▶ [Exercise instructions]:
Recast the data below as a Markdown table with the columns Row and Line, starting with the line that contains "report temperature from" and going on through the last line of the data. Number each row, skip blank lines, and leave the pictures out.

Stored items

[Start of Attachment]

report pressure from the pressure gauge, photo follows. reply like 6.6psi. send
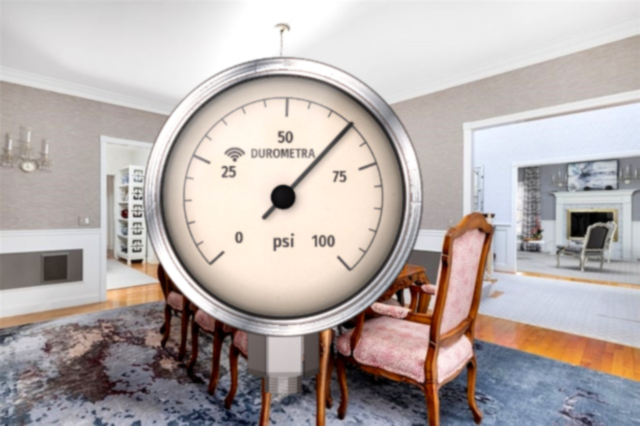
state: 65psi
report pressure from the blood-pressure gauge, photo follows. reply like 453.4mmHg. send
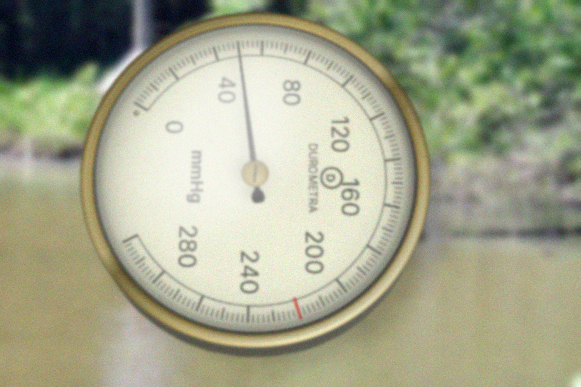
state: 50mmHg
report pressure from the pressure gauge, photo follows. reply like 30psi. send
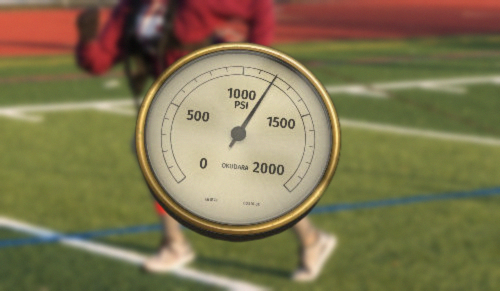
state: 1200psi
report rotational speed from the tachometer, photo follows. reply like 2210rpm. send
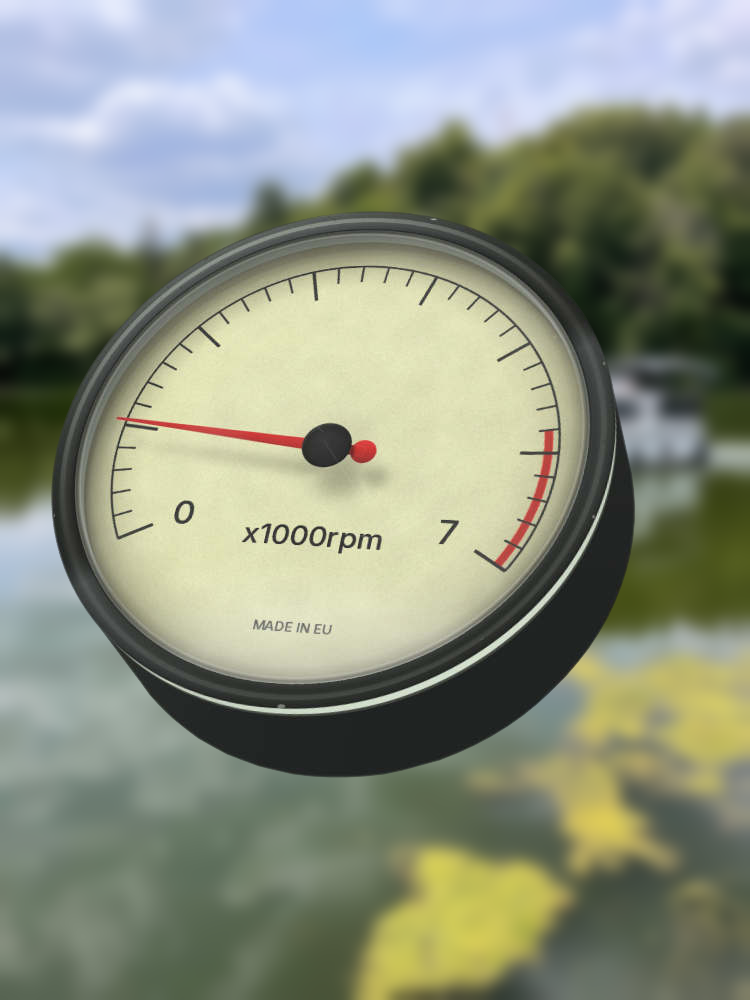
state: 1000rpm
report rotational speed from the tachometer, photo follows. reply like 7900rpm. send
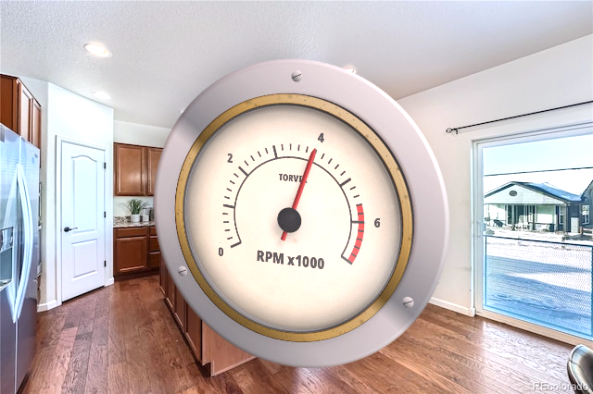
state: 4000rpm
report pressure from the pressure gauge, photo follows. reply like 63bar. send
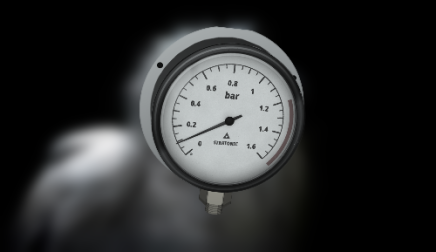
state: 0.1bar
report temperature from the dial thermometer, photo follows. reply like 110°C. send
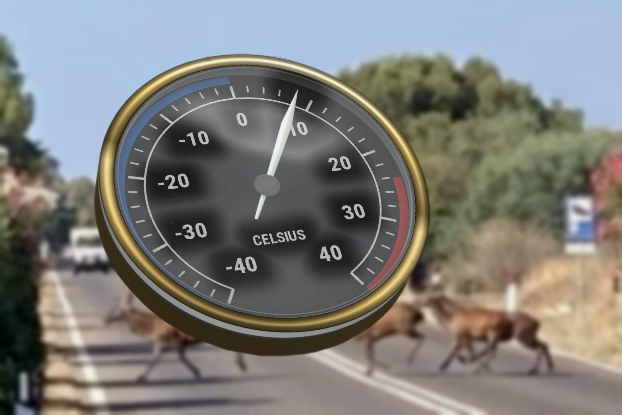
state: 8°C
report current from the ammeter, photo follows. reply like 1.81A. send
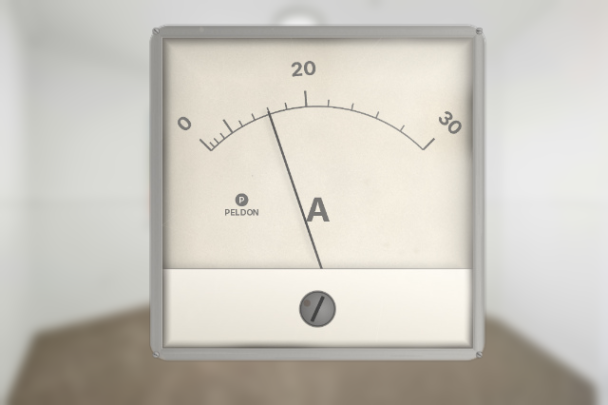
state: 16A
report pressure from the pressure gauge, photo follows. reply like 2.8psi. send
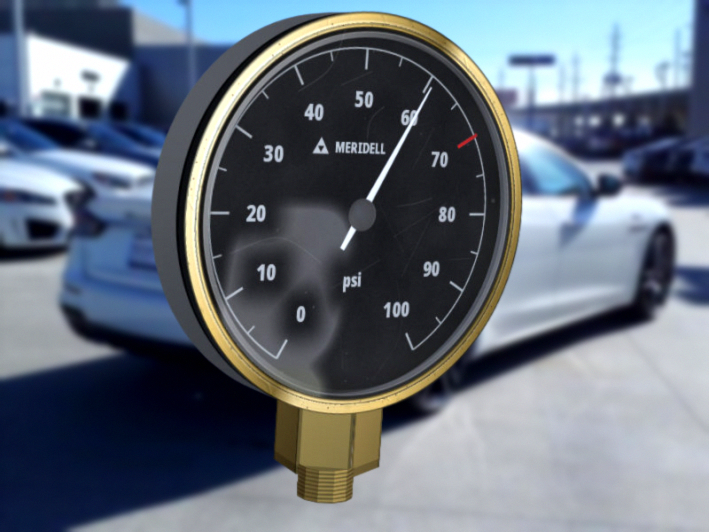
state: 60psi
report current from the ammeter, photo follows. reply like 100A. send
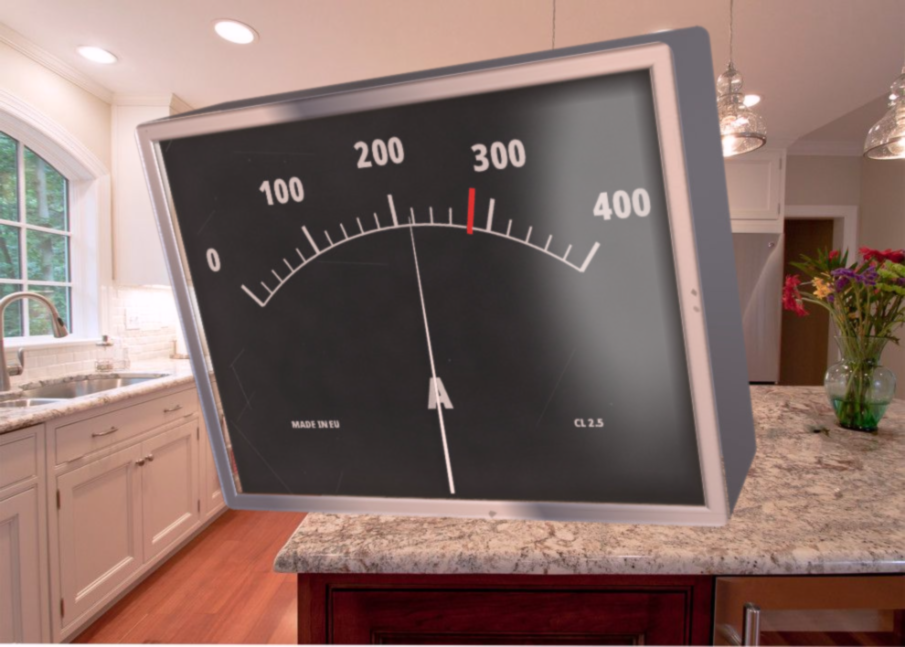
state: 220A
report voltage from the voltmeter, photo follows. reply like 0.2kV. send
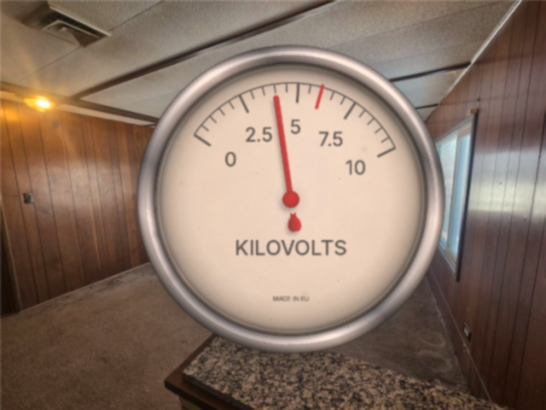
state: 4kV
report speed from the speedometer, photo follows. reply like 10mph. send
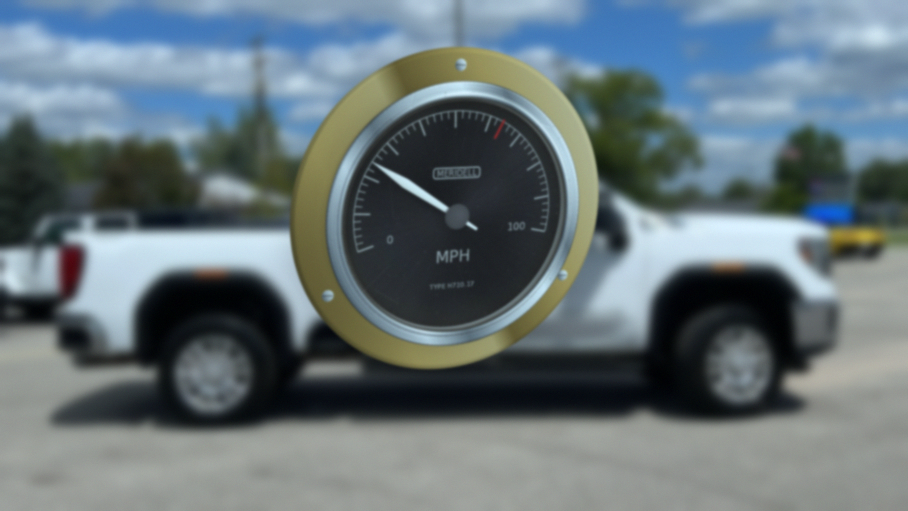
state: 24mph
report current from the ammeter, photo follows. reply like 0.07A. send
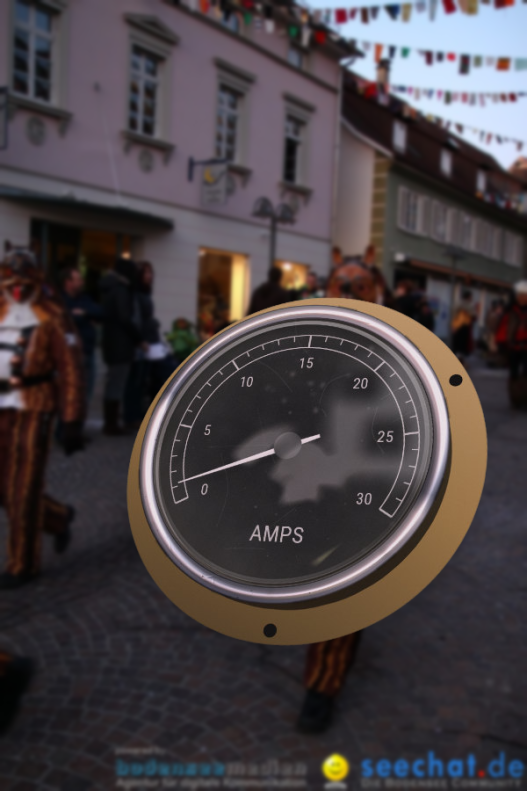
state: 1A
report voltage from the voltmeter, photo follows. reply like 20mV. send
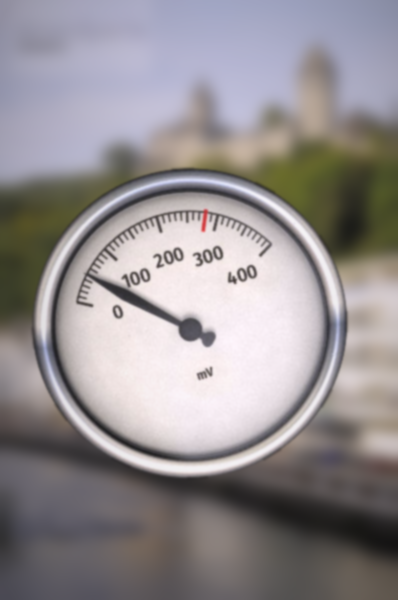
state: 50mV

[End of Attachment]

▶ [Solution]:
| Row | Line |
|---|---|
| 1 | report temperature from the dial thermometer, photo follows. reply like 110°C. send |
| 2 | state: 8°C |
| 3 | report current from the ammeter, photo follows. reply like 1.81A. send |
| 4 | state: 16A |
| 5 | report pressure from the pressure gauge, photo follows. reply like 2.8psi. send |
| 6 | state: 60psi |
| 7 | report current from the ammeter, photo follows. reply like 100A. send |
| 8 | state: 220A |
| 9 | report voltage from the voltmeter, photo follows. reply like 0.2kV. send |
| 10 | state: 4kV |
| 11 | report speed from the speedometer, photo follows. reply like 10mph. send |
| 12 | state: 24mph |
| 13 | report current from the ammeter, photo follows. reply like 0.07A. send |
| 14 | state: 1A |
| 15 | report voltage from the voltmeter, photo follows. reply like 20mV. send |
| 16 | state: 50mV |